Seems that the content of the quote referred to in Hamilton's first point has got lost somewhere. Hamilton does not address it, chooosing a legalistic or polemical reading over a pragmatic, communication-oriented one. That point doesn't look to me like it really is about ALL positions, despite the unfortunate wording, but about conflicting moral positions that for one reason or another we cannot weigh as a matter of public policy. I am inclined to look at the example to try to understand what is being said: the quote refers to conflicting Moslem/Christian/Scientologist positions. It sounds like Hamilton thinks that he can choose between the Anglo-Saxon, Moslem and Scientologist moral positions, or is he attempting to run the same kind of "value-free" argument that he seems to be simultaneously claiming for himself and criticising in Jon?
Another morally superior econmomist... Logic IS a value-free process, its argument that is not, and its polemic that uses terms like deluded and questions the mental state of critics. Always important to get the wording exactly right...
The core problem with the effect that economics training has on people is that it trains them to ignore the messy, unexpected behaviour of the real world. A helping of the Law of unintended consequences anyone? He tries to deal with the points about scope creep and technical failure by addressing himself to the author's mental state, always a bad sign in an argument.
"So an argument always depends on the assumptions underpinning it, including the moral assumptions.
"Tech geeks are like neoclassical economists -- they think what they say is somehow "value free". This is a delusion entertained by people who lack an explicit philosophical perspective, and therefore remain captive to an implicit one.
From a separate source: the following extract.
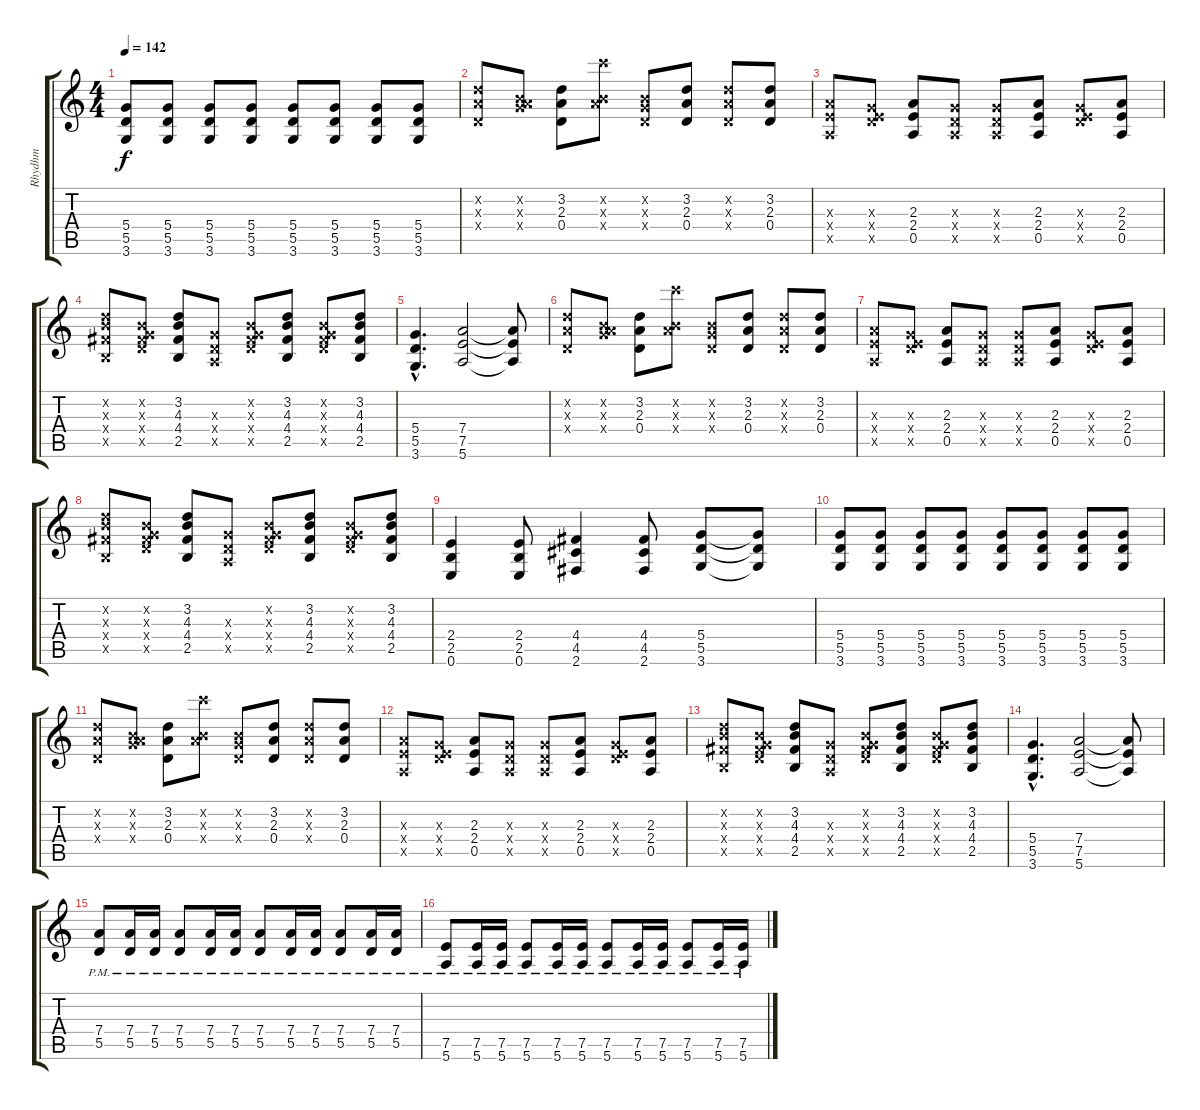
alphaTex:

"My replies to my critics have been an attempt to get them to be clear about their ethical positions.
What drivel. I and many others are against the technological solution proposed because it will not work; not because we are unclear on our ethical position.
We see it as deliberate physical damage to an important communication tool, which is tightly geared to almost every facet of modern life - be it business, be it education or be it community online. All of these would be damaged; and for what?
An ineffective filter which fails to catch those who are committing acts of abuse against children.
We full well know our arguments are not value-free; we also have a good sense as to what is more important.
Crippling the masses for the sake of a few is rarely a good idea, let alone when crippling the masses doesn't actually protect the few.
It would be less than ethical for many individuals who work in the field to allow this gross waste of money and effort to proceed.
As for the accusation that I quoted "selectively", the words selected are not out of context. The rest of the quote only reinforces the point about unthinking moral relativism.
Is Prof Hamilton so out of touch with reality and the common man to think he somehow can reinterpret the whole quote to mean something that it obviously does not say.
It was rather obvious what the quote is saying and it would seem that Prof Hamilton knew what it mean, but had to redefine it so that his argument would fit.
Yes Prof Hamilton I have read your discussion papers and wonder why anyone would treat them as respected research papers. I guess that they use them to further their own agendas.
You imprint your desired outcomes into the both the questions asked and the responses. So of course you get the results you do, your surveys are designed to elicit the results you want. Even when the answers do not fit, you create a framework and then fit the answers in so that they say whatever you wish.
Those of us who do real research, can only shake our heads at the conclusions you come up with. No wonder you only write discussion papers and not actual research.
Shame Prof Hamilton does not listen to people and is only concerned in defending his creditability.